Вожатый развернулся к нему всем корпусом, кивнул:
— Расскажи. Я хочу, чтобы это сделал ты сам.
Женя не отвёл глаз, начал:
— Мой отец — директор комбината. Понимаете, он всё может. Но он не виноват. В лагерь захотел я. А я не знал, что сейчас такая смена.
— Ясно, — покивал Пим, — всё довольно просто.
— Это я виноват, понимаете, я! — настаивал Женя. — Они только выполняли моё желание.
— Какой ты, оказывается, всемогущий, — иронично усмехнулся Павел и опять откинулся на сиденье, прикрыл глаза.
— А знаете, — сказал ему неожиданно Женя, — чем бы это не кончилось, я не жалею. Таких ребят увидал! Я не знал…

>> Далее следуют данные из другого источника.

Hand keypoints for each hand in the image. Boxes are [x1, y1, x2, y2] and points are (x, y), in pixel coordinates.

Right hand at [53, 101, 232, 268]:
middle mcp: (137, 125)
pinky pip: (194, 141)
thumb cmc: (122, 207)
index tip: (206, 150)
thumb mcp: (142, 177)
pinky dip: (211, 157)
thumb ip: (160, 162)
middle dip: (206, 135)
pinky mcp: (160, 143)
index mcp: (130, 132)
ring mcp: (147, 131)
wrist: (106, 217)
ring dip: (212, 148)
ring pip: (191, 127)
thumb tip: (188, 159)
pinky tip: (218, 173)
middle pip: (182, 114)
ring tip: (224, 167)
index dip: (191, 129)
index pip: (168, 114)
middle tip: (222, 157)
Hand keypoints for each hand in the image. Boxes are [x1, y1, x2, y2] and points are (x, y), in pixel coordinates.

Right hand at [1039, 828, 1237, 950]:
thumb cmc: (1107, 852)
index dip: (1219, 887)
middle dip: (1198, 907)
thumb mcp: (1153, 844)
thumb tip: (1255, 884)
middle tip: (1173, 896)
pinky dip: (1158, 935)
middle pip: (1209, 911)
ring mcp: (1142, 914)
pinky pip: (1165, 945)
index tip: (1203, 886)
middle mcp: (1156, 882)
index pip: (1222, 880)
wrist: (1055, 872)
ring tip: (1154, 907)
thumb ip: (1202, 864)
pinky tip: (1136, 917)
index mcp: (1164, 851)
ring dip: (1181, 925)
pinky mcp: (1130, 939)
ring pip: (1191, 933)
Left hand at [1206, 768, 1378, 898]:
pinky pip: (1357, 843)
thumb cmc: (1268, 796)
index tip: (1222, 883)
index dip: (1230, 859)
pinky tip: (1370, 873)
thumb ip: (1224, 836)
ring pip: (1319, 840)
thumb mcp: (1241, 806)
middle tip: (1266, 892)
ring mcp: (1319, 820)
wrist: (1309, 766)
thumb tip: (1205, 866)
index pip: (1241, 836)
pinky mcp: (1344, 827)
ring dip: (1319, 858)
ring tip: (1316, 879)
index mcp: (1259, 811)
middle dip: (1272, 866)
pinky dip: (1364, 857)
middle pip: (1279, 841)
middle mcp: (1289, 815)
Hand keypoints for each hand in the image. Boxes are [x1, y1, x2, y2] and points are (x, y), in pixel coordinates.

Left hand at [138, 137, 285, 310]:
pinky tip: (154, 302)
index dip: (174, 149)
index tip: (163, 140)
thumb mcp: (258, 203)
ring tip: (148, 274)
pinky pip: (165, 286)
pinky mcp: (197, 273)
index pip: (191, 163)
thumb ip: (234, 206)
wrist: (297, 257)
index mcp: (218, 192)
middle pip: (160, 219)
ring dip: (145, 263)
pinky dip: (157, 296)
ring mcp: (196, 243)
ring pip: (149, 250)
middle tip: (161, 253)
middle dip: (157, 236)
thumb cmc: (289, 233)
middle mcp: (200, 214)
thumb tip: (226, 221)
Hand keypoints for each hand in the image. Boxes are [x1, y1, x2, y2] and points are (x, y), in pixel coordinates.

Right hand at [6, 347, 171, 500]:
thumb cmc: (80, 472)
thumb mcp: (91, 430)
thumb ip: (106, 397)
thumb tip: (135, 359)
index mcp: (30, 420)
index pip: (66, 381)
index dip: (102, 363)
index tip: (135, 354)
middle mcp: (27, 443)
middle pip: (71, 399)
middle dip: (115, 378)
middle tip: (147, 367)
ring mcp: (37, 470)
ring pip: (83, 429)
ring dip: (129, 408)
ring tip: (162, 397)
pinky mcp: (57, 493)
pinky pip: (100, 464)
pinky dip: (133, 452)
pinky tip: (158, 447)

Он хотел бы добавить, что не знал, какие несчастья бывают в жизни — с детьми и взрослыми, какой стороной поворачивается судьба к человеку в малые годы, какого одиночества полна Зинка и что случилось с родителями Генки Соколова, но он не сказал этого, потому что, пожалуй бы, не смог, не всё может человек сделать словом, особенно когда он все-таки не так уж велик летами, но почувствовать, и понять, и совершить из этих чувств и пониманиё поступки он может, независимо от возраста способен.
Он опять содрогнулся, отвернулся от Пима, вожатый больше не интересовал его. Никто его не интересовал. И Пат с отцом тоже. Пропади они все пропадом, он должен любить родных, и не стыдиться ведь нельзя, запутался он, оттого его и шатает то туда, то обратно, вот вспомнил ребят, тот утренник откровений, а тошен сделался сам себе. Как он мог? Согласиться! Чтобы в его бумагах! Было написано! Родителей — нет? Родителей! Нет! И это ему подсунули они сами!